[Prompt]: In the entries below, find the line containing "For every layout" and the line containing "Page size: 2001x1125.". Copy those two lines and everything between them exactly, without the pictures.
::::
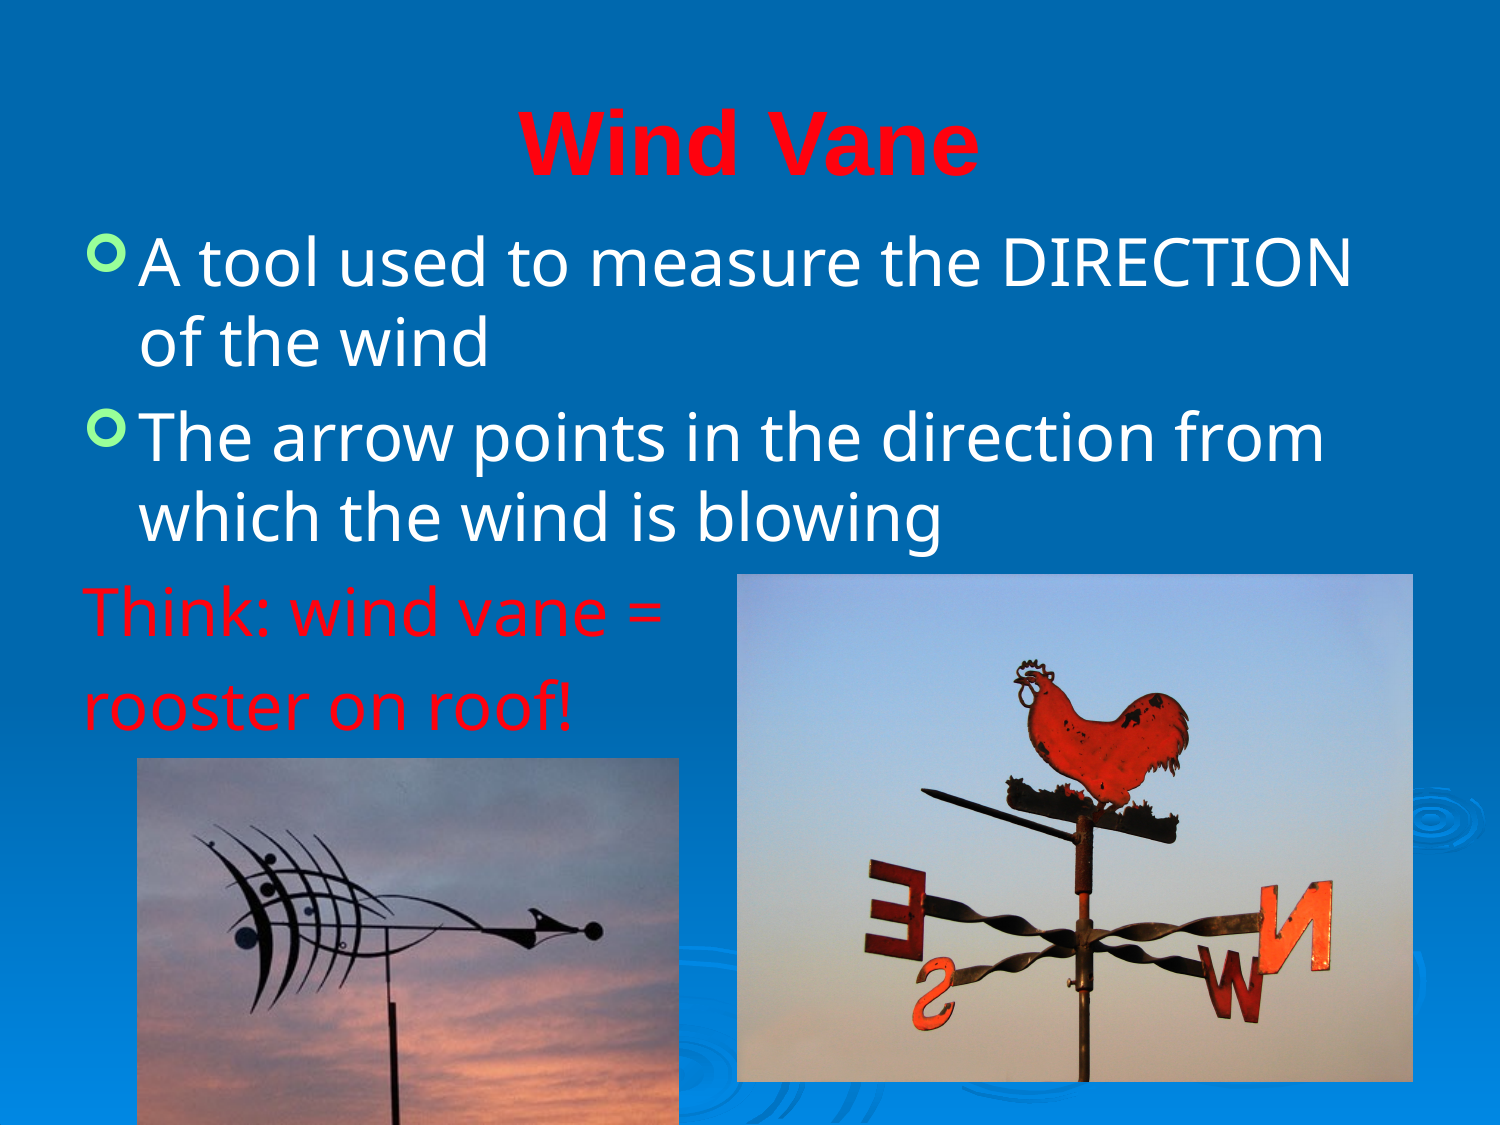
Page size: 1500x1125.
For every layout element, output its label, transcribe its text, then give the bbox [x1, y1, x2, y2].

picture [737, 574, 1413, 1082]
picture [137, 758, 679, 1125]
title Wind Vane [74, 45, 1426, 211]
list A tool used to measure the DIRECTION of the wind The arrow points in the direction from which the wind is blowing Think: wind vane = rooster on roof! [74, 211, 1426, 957]
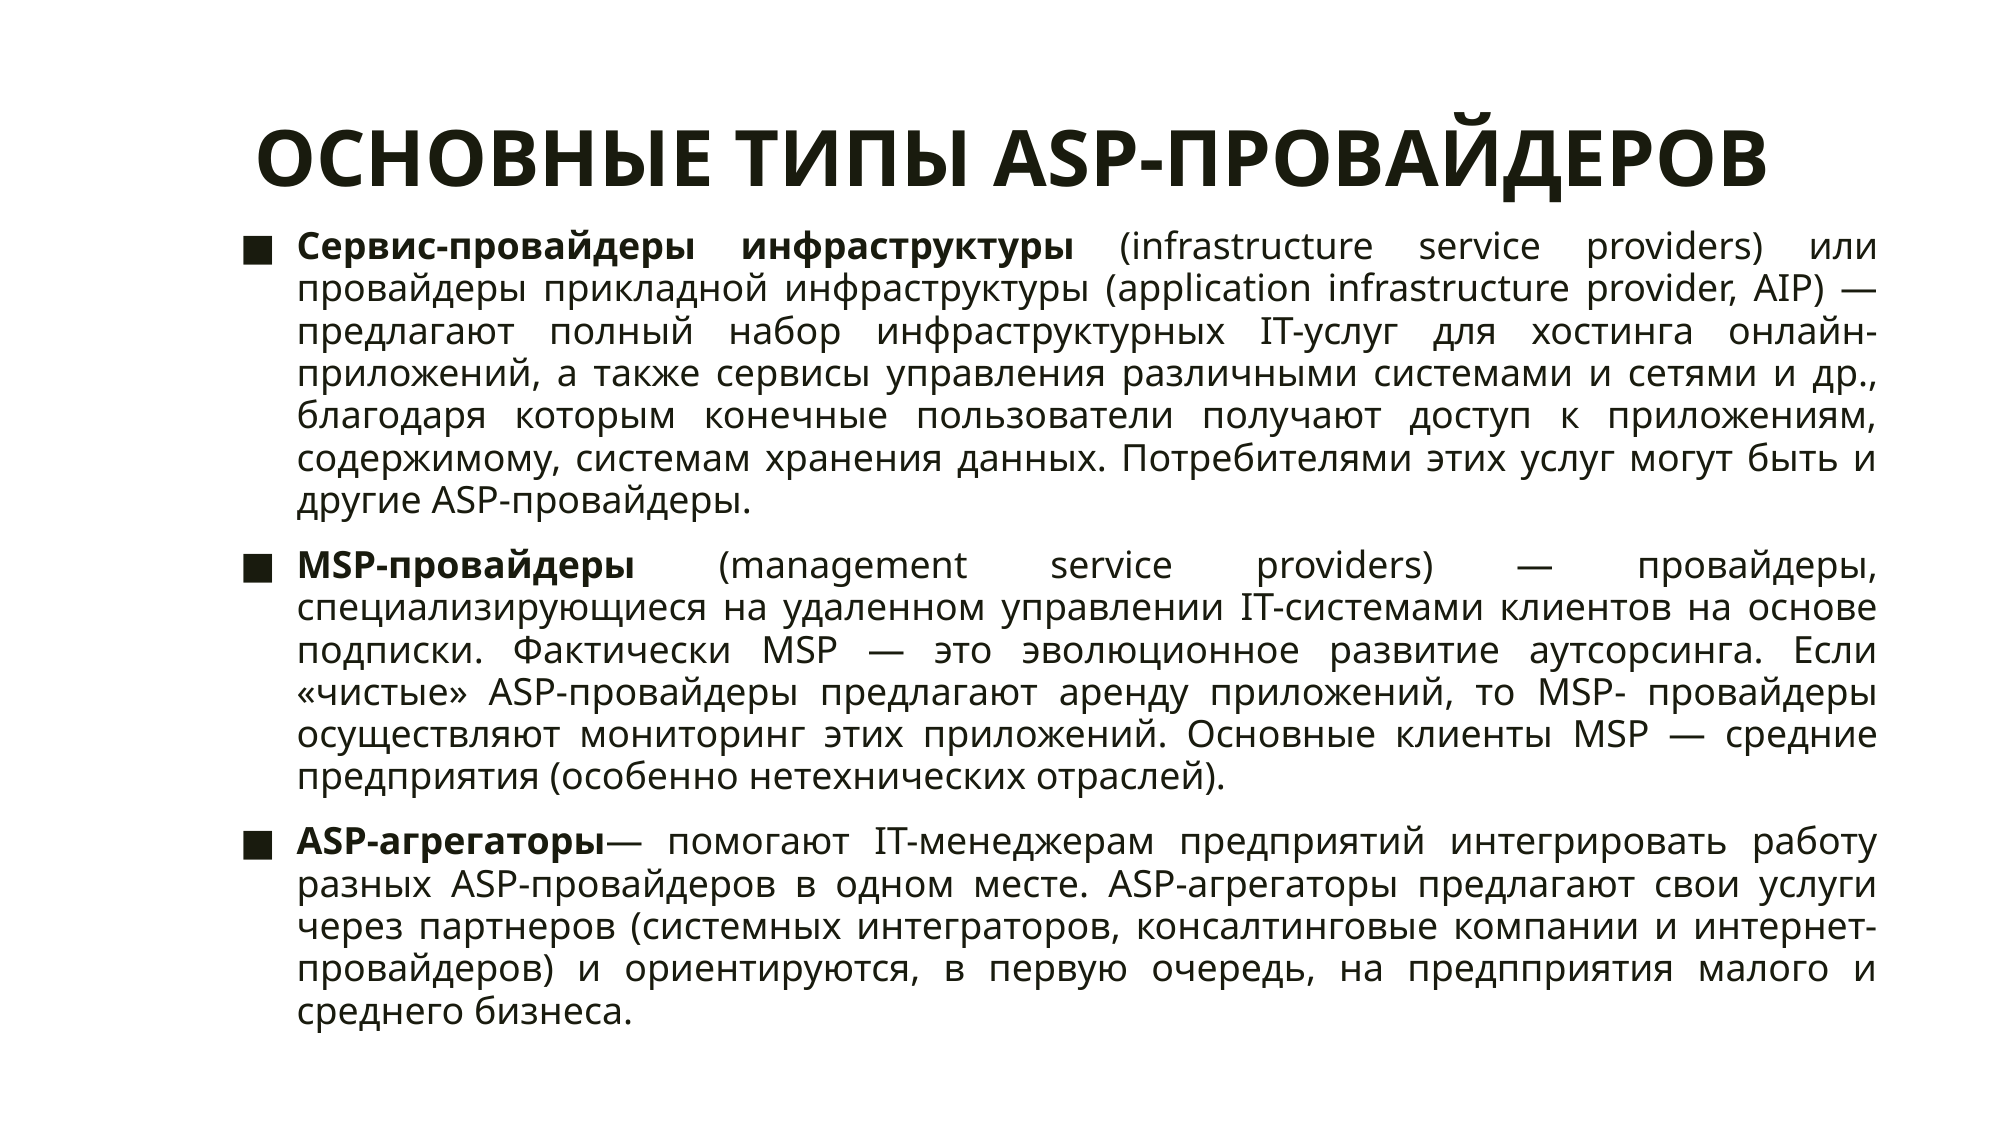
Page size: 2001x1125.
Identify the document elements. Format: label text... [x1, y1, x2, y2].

list Сеpвис-провайдеры инфраструктуры (infrastructure service providers) или провайдеры прикладной инфраструктуры (application infrastructure provider, AIP) — предлагают полный набор инфраструктурных IT-услуг для хостинга онлайн-приложений, а также сеpвисы управления различными системами и сетями и дp., благодаря которым конечные пользователи получают доступ к приложениям, содержимому, системам хранения данных. Потребителями этих услуг могут быть и другие ASP-провайдеры. MSP-провайдеры (management service providers) — провайдеры, специализирующиеся на удаленном управлении IT-системами клиентов на основе подписки. Фактически MSP — это эволюционное развитие аутсорсинга. Если «чистые» ASP-провайдеры предлагают аренду приложений, то MSP- провайдеры осуществляют мониторинг этих приложений. Основные клиенты MSP — средние предприятия (особенно нетехнических отраслей). ASP-агрегаторы— помогают IT-менеджерам предприятий интегрировать работу разных ASP-провайдеров в одном месте. ASP-агрегаторы предлагают свои услуги через партнеров (системных интеграторов, консалтинговые компании и интернет-провайдеров) и ориентируются, в первую очередь, на предпприятия малого и среднего бизнеса. [225, 218, 1894, 1041]
title ОСНОВНЫЕ ТИПЫ ASP-ПРОВАЙДЕРОВ [225, 112, 1800, 218]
::::
[Expected output]:
For every layout element, output its label, transcribe its text, then give the bbox [x1, y1, x2, y2].

picture [737, 574, 1413, 1082]
picture [137, 758, 679, 1125]
title Wind Vane [74, 45, 1426, 211]
list A tool used to measure the DIRECTION of the wind The arrow points in the direction from which the wind is blowing Think: wind vane = rooster on roof! [74, 211, 1426, 957]
Page size: 2001x1125.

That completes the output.